Data extract —
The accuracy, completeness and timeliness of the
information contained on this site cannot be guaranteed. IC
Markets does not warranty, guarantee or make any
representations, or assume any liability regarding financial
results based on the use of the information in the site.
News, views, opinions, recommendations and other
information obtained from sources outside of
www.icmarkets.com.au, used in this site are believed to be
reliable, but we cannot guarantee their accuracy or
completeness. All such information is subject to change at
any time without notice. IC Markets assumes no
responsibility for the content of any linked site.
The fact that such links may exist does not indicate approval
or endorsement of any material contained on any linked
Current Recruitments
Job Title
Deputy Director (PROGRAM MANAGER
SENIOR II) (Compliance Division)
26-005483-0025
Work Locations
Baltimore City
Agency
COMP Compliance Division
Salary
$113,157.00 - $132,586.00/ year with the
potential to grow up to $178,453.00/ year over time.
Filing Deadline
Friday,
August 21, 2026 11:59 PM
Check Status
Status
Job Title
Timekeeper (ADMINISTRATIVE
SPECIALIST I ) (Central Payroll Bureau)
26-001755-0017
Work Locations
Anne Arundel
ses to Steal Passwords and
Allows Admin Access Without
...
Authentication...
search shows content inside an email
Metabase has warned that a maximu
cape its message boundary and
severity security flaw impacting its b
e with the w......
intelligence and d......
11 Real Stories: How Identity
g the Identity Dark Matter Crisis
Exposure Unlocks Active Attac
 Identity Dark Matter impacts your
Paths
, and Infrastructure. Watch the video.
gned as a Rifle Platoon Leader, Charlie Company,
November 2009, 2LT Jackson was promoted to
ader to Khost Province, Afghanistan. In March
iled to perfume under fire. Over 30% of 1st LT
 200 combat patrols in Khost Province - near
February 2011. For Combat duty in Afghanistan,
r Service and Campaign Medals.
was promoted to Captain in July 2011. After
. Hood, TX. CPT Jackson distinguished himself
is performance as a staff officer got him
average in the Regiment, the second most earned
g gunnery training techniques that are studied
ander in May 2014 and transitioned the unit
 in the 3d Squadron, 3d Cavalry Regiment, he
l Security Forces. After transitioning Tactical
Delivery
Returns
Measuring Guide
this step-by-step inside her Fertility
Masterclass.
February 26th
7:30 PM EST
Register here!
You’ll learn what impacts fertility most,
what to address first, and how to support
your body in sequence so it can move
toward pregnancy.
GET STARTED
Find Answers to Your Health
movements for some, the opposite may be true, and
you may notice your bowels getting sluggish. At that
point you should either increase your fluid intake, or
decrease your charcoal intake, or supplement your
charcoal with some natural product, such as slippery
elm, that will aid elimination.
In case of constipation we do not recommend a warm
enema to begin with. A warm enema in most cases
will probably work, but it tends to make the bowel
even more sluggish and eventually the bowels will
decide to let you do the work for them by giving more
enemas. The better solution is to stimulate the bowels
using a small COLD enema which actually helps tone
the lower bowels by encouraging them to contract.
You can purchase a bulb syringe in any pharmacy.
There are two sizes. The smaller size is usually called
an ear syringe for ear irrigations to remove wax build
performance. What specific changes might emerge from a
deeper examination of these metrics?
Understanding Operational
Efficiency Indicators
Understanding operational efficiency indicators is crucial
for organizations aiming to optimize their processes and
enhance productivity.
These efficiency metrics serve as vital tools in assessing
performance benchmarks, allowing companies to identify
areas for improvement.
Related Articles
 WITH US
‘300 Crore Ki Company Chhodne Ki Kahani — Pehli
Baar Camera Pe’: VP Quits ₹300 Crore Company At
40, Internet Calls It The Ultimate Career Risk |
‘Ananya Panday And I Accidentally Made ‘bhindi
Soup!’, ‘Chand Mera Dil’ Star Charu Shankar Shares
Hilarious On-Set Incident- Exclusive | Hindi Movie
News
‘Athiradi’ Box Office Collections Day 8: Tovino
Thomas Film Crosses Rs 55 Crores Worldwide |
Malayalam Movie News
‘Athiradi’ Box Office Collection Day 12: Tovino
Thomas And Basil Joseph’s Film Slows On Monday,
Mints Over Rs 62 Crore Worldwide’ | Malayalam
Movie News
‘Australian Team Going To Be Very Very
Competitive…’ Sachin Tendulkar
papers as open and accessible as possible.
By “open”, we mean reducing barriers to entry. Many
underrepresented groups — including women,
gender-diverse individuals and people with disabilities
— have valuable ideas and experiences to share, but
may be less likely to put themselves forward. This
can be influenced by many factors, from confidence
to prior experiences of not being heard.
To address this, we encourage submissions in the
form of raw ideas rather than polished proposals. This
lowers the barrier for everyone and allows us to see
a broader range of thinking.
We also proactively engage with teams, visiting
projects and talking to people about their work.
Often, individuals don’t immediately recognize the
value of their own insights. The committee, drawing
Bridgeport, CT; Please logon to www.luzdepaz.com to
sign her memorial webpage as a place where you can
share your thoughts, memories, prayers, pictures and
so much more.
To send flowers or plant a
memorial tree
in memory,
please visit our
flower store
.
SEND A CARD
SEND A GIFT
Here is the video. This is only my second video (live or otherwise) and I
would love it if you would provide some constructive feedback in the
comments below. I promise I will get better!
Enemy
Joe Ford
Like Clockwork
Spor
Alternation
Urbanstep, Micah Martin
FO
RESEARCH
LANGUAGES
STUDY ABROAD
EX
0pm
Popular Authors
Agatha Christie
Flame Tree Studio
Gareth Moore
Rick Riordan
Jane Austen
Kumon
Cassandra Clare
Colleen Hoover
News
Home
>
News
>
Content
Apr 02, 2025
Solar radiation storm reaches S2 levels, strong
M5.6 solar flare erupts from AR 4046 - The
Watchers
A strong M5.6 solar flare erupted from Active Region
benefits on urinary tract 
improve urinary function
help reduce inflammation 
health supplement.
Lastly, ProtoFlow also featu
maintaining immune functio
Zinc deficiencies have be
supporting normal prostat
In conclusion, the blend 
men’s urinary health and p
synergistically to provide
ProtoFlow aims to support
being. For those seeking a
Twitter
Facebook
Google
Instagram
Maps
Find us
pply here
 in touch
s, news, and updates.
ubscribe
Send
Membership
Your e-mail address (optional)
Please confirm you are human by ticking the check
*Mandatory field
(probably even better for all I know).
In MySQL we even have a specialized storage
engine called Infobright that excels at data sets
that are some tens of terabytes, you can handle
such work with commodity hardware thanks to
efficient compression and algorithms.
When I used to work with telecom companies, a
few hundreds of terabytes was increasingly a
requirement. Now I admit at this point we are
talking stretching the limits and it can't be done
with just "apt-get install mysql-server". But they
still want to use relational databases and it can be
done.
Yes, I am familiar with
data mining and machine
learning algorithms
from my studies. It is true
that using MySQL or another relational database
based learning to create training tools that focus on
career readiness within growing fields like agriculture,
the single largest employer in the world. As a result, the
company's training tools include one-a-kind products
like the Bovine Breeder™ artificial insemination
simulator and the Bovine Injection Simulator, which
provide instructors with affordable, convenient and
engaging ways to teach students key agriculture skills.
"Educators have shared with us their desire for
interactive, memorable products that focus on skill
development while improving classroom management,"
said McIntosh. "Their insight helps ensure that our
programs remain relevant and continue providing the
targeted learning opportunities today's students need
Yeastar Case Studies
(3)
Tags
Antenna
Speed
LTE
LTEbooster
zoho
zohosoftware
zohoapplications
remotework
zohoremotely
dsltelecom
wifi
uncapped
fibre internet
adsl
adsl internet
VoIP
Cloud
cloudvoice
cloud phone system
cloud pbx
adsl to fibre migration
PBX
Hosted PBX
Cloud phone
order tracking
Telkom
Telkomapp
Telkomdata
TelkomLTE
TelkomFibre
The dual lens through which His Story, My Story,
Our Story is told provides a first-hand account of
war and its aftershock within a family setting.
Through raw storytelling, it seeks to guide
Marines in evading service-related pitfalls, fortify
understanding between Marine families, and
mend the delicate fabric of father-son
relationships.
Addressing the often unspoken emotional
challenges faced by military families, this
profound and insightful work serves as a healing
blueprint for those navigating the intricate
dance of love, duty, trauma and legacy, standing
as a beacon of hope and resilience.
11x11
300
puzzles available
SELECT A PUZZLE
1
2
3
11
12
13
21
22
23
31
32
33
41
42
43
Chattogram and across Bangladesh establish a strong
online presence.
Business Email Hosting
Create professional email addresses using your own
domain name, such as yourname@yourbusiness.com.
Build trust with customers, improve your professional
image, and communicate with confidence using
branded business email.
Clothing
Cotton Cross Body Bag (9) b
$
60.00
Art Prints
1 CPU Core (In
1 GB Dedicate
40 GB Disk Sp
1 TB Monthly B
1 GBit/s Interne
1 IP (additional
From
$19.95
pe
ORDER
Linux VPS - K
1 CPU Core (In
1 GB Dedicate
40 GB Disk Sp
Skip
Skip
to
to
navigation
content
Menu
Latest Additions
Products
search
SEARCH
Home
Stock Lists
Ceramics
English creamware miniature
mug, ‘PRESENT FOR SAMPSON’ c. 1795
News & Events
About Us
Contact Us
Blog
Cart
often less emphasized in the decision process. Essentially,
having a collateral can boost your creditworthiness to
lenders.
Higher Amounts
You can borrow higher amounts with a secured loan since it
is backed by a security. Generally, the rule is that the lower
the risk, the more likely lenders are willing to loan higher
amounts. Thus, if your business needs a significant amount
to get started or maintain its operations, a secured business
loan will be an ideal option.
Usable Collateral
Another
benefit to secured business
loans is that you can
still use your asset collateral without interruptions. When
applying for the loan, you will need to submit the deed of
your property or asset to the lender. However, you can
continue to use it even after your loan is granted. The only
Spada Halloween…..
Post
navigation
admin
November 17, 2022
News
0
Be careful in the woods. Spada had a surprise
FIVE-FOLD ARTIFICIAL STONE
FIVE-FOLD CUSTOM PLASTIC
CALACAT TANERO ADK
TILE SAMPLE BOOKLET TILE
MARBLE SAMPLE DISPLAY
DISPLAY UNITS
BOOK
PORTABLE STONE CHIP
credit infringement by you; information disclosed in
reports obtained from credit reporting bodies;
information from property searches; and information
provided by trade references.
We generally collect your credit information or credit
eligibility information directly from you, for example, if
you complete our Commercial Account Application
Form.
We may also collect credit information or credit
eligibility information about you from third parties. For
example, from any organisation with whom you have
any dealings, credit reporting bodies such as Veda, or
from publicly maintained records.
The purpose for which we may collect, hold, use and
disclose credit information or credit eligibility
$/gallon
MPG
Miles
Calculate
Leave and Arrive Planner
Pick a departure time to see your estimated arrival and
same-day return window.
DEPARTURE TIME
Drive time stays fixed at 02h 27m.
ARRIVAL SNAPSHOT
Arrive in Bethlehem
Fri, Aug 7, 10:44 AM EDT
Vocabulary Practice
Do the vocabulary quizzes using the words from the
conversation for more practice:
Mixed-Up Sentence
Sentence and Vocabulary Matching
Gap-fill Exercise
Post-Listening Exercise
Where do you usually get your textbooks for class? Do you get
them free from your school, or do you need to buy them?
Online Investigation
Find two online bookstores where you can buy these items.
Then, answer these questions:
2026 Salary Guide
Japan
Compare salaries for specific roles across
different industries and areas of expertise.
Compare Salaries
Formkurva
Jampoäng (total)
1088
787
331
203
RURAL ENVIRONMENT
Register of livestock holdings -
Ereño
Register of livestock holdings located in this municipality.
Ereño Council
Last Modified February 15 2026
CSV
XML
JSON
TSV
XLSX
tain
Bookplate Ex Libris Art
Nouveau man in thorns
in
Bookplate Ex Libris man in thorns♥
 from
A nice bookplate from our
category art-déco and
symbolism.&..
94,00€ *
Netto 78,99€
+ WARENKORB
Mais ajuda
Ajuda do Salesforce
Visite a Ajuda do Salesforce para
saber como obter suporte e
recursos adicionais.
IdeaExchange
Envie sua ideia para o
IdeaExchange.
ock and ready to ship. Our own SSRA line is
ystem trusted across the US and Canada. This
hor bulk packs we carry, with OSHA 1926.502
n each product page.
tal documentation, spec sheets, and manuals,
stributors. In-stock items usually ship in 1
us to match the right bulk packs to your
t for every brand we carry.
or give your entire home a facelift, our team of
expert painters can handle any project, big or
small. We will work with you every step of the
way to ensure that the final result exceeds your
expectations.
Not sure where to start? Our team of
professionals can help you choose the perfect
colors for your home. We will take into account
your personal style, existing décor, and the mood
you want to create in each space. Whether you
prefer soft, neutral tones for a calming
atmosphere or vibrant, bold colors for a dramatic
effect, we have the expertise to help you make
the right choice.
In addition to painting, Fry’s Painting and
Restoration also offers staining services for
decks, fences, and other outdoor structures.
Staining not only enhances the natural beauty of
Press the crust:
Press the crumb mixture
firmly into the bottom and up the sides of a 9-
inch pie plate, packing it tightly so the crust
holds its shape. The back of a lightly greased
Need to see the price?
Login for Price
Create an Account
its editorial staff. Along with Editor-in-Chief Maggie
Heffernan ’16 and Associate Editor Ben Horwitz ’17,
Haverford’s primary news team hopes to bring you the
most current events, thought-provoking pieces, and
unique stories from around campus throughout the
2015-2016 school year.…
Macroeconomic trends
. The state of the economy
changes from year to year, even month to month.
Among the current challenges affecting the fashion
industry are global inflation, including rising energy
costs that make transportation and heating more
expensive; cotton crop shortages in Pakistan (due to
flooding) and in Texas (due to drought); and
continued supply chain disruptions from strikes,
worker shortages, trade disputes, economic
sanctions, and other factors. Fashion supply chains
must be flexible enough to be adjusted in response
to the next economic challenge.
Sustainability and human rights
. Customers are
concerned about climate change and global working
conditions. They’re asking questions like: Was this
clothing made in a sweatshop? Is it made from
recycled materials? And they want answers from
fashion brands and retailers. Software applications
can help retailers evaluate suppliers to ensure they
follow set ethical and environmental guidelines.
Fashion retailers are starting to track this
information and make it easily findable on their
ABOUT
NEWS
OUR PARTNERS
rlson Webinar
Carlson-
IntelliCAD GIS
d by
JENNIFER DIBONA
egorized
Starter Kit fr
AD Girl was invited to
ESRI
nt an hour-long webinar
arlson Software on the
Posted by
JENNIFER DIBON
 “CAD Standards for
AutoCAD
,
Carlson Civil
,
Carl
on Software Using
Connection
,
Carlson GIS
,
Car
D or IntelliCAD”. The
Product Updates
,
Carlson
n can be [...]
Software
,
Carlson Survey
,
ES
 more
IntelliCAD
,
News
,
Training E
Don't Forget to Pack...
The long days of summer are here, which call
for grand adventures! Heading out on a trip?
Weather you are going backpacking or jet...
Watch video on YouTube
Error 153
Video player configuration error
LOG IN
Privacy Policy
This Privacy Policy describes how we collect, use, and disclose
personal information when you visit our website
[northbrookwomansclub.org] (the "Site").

Your assignment — Turn the lines of the data, from the beginning through the line containing "in the 3d Squadron, 3d Cavalry Regiment, he", into a numbered list, leaving out any blank lines.

Exercise solution —
1. The accuracy, completeness and timeliness of the
2. information contained on this site cannot be guaranteed. IC
3. Markets does not warranty, guarantee or make any
4. representations, or assume any liability regarding financial
5. results based on the use of the information in the site.
6. News, views, opinions, recommendations and other
7. information obtained from sources outside of
8. www.icmarkets.com.au, used in this site are believed to be
9. reliable, but we cannot guarantee their accuracy or
10. completeness. All such information is subject to change at
11. any time without notice. IC Markets assumes no
12. responsibility for the content of any linked site.
13. The fact that such links may exist does not indicate approval
14. or endorsement of any material contained on any linked
15. Current Recruitments
16. Job Title
17. Deputy Director (PROGRAM MANAGER
18. SENIOR II) (Compliance Division)
19. 26-005483-0025
20. Work Locations
21. Baltimore City
22. Agency
23. COMP Compliance Division
24. Salary
25. $113,157.00 - $132,586.00/ year with the
26. potential to grow up to $178,453.00/ year over time.
27. Filing Deadline
28. Friday,
29. August 21, 2026 11:59 PM
30. Check Status
31. Status
32. Job Title
33. Timekeeper (ADMINISTRATIVE
34. SPECIALIST I ) (Central Payroll Bureau)
35. 26-001755-0017
36. Work Locations
37. Anne Arundel
38. ses to Steal Passwords and
39. Allows Admin Access Without
40. ...
41. Authentication...
42. search shows content inside an email
43. Metabase has warned that a maximu
44. cape its message boundary and
45. severity security flaw impacting its b
46. e with the w......
47. intelligence and d......
48. 11 Real Stories: How Identity
49. g the Identity Dark Matter Crisis
50. Exposure Unlocks Active Attac
51.  Identity Dark Matter impacts your
52. Paths
53. , and Infrastructure. Watch the video.
54. gned as a Rifle Platoon Leader, Charlie Company,
55. November 2009, 2LT Jackson was promoted to
56. ader to Khost Province, Afghanistan. In March
57. iled to perfume under fire. Over 30% of 1st LT
58.  200 combat patrols in Khost Province - near
59. February 2011. For Combat duty in Afghanistan,
60. r Service and Campaign Medals.
61. was promoted to Captain in July 2011. After
62. . Hood, TX. CPT Jackson distinguished himself
63. is performance as a staff officer got him
64. average in the Regiment, the second most earned
65. g gunnery training techniques that are studied
66. ander in May 2014 and transitioned the unit
67.  in the 3d Squadron, 3d Cavalry Regiment, he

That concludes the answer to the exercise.